▶ _WHAT YOU HAVE TO DO_: All that is needed is a count of the lines in this data that contain the word "reset".

── RECORDS FOR THE EXERCISE ──

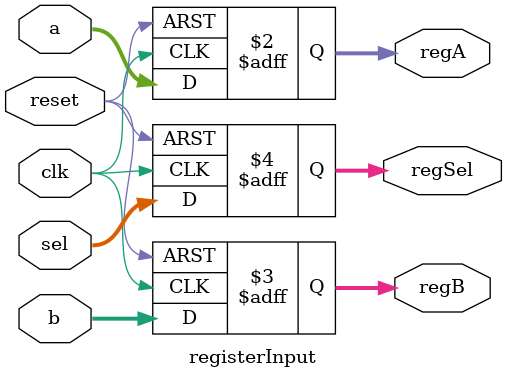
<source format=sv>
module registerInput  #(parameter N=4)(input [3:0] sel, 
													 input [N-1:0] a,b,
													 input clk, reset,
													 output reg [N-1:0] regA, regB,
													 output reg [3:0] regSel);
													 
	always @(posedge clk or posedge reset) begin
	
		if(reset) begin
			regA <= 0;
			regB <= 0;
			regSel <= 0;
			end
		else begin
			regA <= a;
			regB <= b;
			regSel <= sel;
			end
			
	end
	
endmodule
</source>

───

▶ _RESPONSE TO THIS EXERCISE_: 3